While the demand picture remains cloudy, there is the added complications of the Brexit event. Credit Suisse for example is now expecting below trend oil demand growth in 2017. Coupled with what we expect to a delayed positive supply side increase in production growth led by U.S. shale.

Noted above the price recovery is faltering, not surprising given the 100% increase from February to early June. It’s only been one data point, a blip on the chart, but the sharp production growth slowdown has likely abated, and with that the most positive impetus for higher oil prices has been removed. Also don’t forget about the continued draw from elevated inventory levels. It’s not our phrase, but it looks like darker clouds are coming. If you’ve missed the energy uptick we would express caution in jumping in just yet. No one knows where this pullback will end but it’s worth devising a plan with a couple of staged entry points as we wait for yet another ‘W’.

Question of the Week

Considering our discussion concerning the U.S. consumer, how well is the Canadian consumer holding up?

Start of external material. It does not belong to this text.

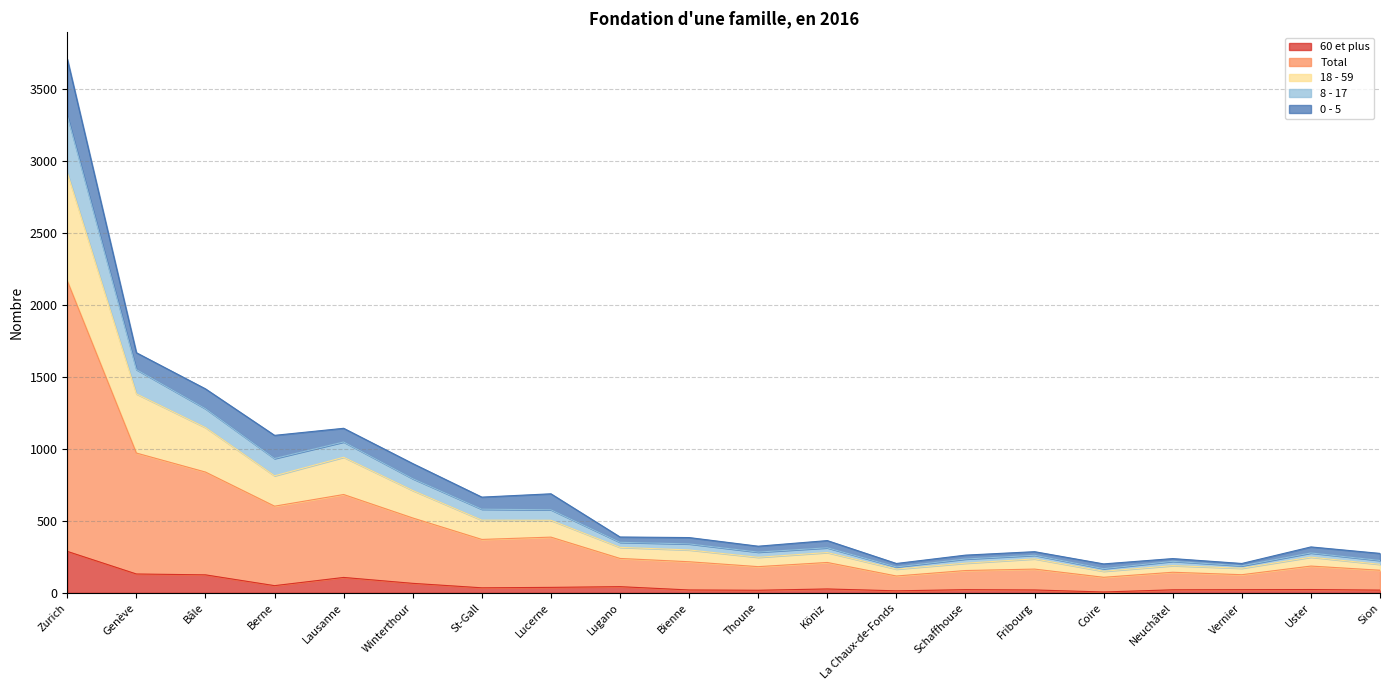

At which label does 60 et plus reach its peak?

Zurich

Based on the information we have for 2016 thus far (which is only four months as data is released with a two month lag), monthly retail sales in Canada have been positive with exception of some weakness in March. If we look back over the past year we can also conclude that retail sales have been generally good. On top of that, we continue to receive information indicating that real estate prices remain strong (especially in Toronto and Vancouver) and forecasts that those prices could continue to rise. To nobody’s surprise those forecasts tend to come from real estate companies.

S&P 500; Oil Production

So should we be happy about all of this? We would be if we were convinced that all of these sales were paid for, but in most cases they are not as Canadians have been taking advantage of the lowest interest rates we have ever seen in this country. Cheap money leads to increased borrowing and in most cases increased spending. So the Canadian consumer appears to be holding up well if we look strictly at spending, but naturally the more important question is how the Canadian consumer is holding up with their debt levels. On that front we can say that the health of the Canadian consumer is not as good. This should come as no surprise as household debt level discussions have been common in the press for a number of years now and have even been addressed by finance ministers and the Bank of Canada.

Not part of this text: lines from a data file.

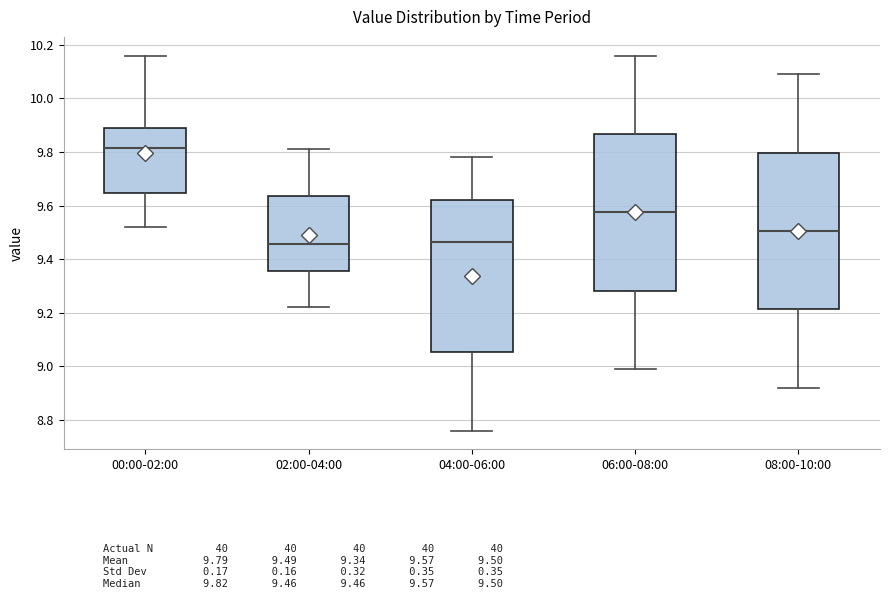

Where does the median line of the box for 08:00-10:00 sit on the y-axis? The values are not printed on the chart, so give them approximately, as read against the axis.

9.50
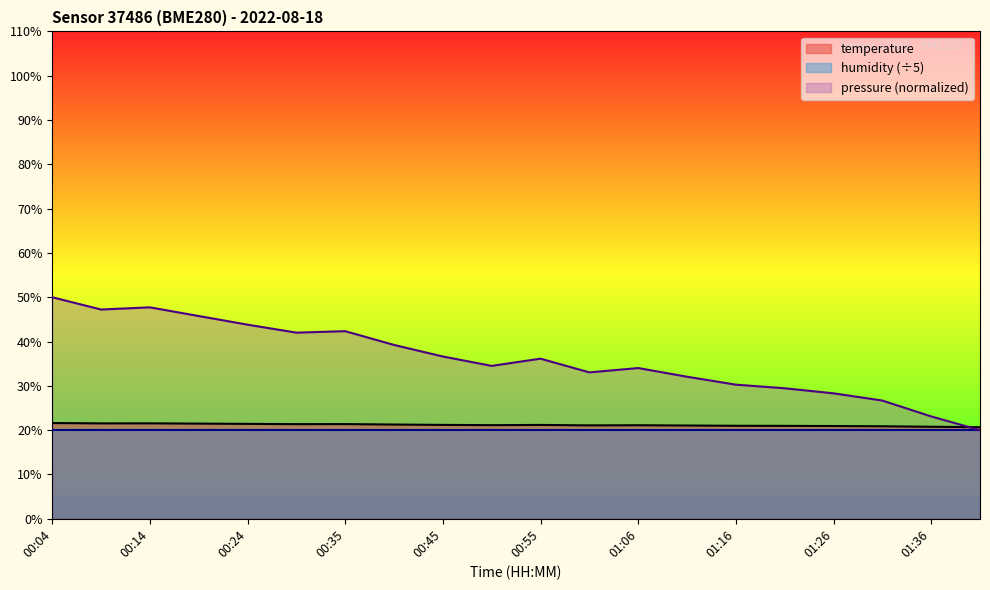

List the series in order of their peak value, highest first.

pressure (normalized), temperature, humidity (÷5)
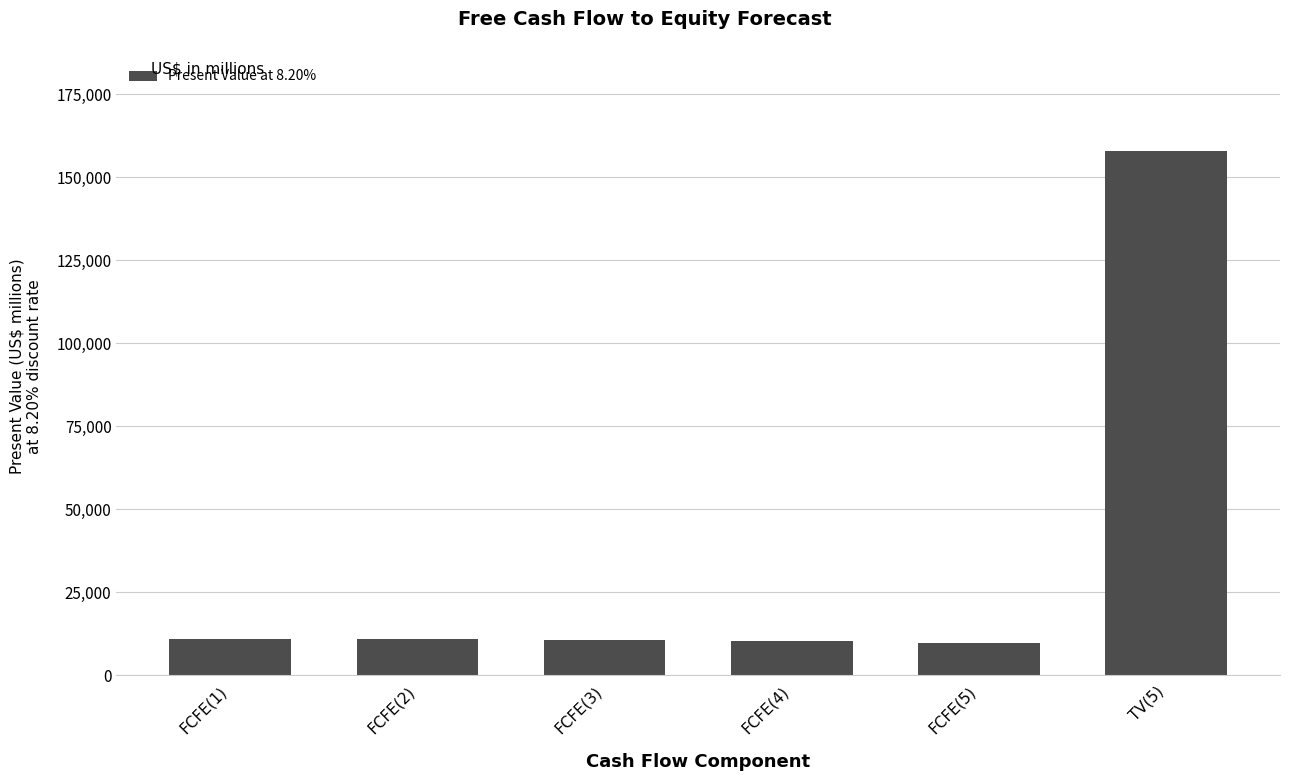

What position from the left is FCFE(3)?

3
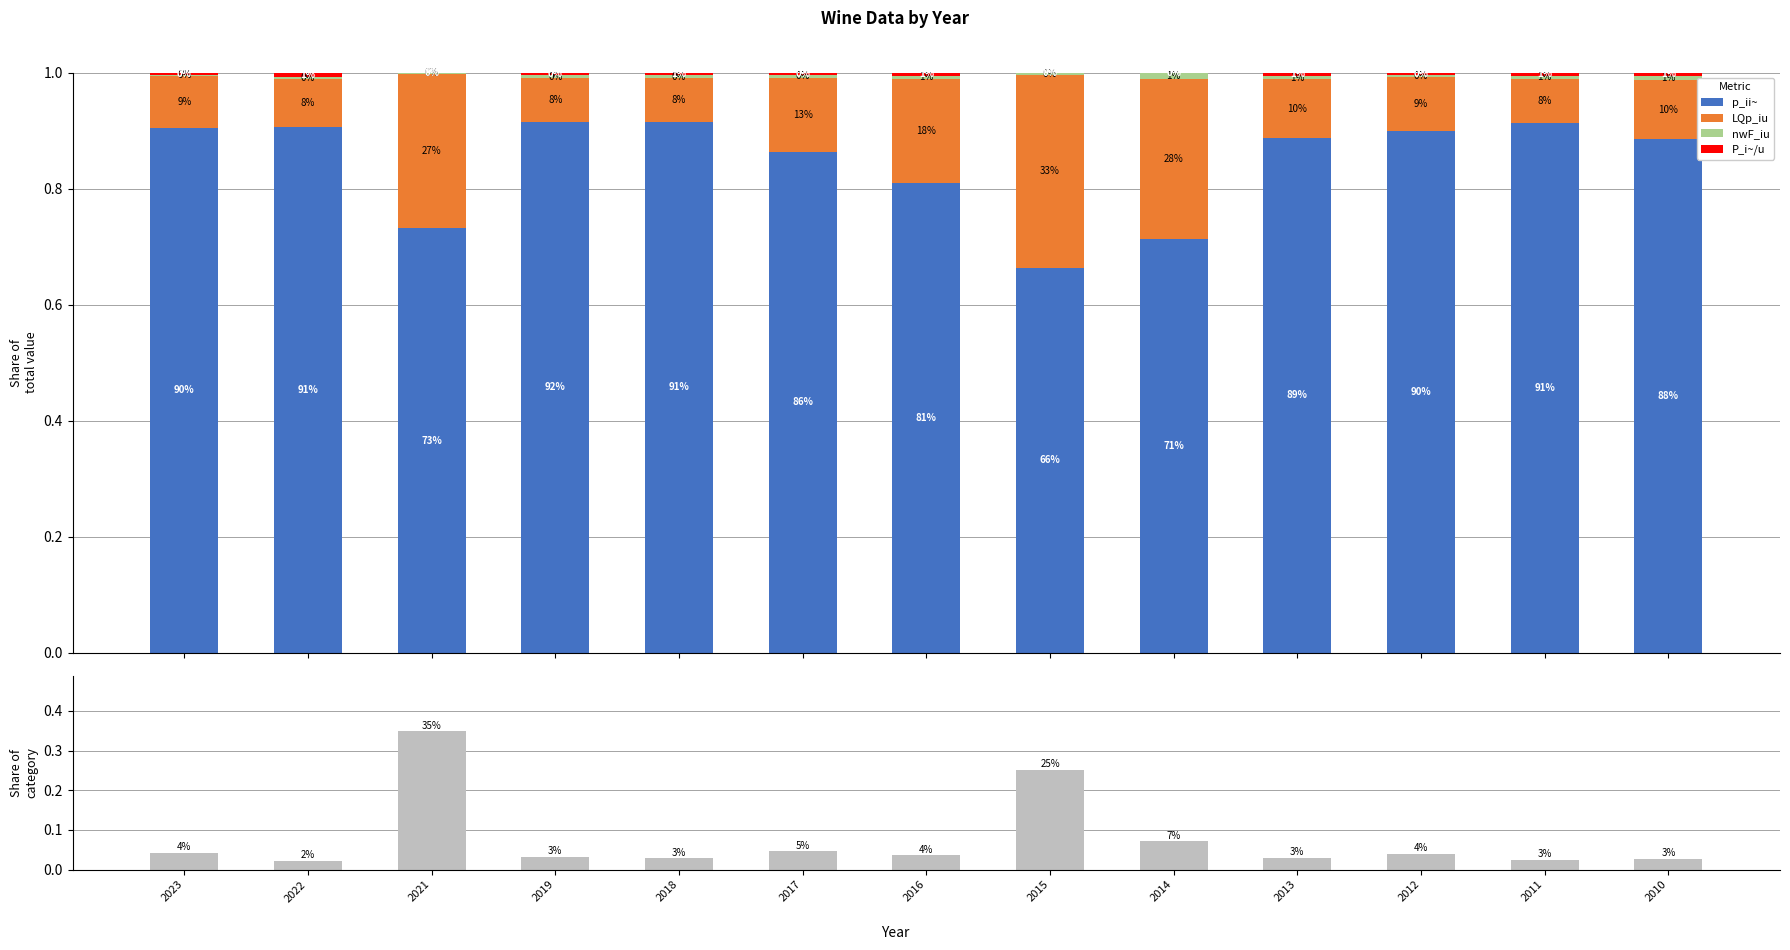

What is the value of the p_ii~ bar at the 9th from the left?

0.7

To put things into perspective take a look at the following chart that compares Canada and U.S. household debt to disposable income:

S&P 500; Oil Production

In 1990, Canadians owed 85 cents for every dollar of annual disposable income they had, today that number has grown to a record $1.68. Now then some people will debate about how these ratios are calculated, what they include and whether they are comparable, but we believe those are semantics to the larger trend from this chart which is that the ratio has gone down in the United States since the financial crisis and it has increased in Canada.

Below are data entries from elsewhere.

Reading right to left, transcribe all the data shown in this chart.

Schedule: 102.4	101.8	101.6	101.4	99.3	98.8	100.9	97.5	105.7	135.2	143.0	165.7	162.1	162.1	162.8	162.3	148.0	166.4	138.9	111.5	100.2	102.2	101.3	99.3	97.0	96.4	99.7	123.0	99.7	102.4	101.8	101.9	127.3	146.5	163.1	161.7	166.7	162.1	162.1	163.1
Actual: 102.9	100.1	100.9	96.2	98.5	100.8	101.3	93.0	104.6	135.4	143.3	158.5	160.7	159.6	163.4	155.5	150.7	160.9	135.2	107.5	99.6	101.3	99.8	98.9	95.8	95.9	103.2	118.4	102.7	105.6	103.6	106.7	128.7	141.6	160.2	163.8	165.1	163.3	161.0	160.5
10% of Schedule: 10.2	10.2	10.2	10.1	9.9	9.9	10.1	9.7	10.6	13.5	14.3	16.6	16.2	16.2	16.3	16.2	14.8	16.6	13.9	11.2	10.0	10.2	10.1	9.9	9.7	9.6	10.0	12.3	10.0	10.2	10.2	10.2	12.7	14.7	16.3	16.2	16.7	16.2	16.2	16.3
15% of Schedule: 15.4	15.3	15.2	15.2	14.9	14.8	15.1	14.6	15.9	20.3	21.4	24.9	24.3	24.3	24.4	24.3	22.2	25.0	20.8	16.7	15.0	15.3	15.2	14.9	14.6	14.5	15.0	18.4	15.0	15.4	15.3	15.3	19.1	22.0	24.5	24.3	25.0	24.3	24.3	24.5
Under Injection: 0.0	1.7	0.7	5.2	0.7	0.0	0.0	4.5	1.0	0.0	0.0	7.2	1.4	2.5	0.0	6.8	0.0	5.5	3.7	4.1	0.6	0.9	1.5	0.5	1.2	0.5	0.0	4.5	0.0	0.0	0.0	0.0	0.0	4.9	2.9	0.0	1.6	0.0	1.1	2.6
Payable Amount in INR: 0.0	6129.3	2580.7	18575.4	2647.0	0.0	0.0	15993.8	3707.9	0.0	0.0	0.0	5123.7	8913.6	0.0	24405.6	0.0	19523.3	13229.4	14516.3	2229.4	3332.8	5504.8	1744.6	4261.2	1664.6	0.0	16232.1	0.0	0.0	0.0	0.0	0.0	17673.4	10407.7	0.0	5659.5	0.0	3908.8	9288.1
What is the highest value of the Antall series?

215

Having debt isn’t always a bad thing as long as you can service it and eventually pay it back. This is easier to do in a low interest rate environment as we have now, but will become increasingly difficult for some households when interest rates eventually rise. Admittedly there is no expectation of rate increases in Canada any time soon, but when it does happen the strength of the Canadian consumer will no doubt be impacted. Some people will also argue that higher debt levels are fine as long as assets purchased with debt continue to increase in value and Canadians continue to save. While these points are true, it does make Canadians more vulnerable to a real estate market correction and unfortunately Canadians are saving less today than they did 20 years ago.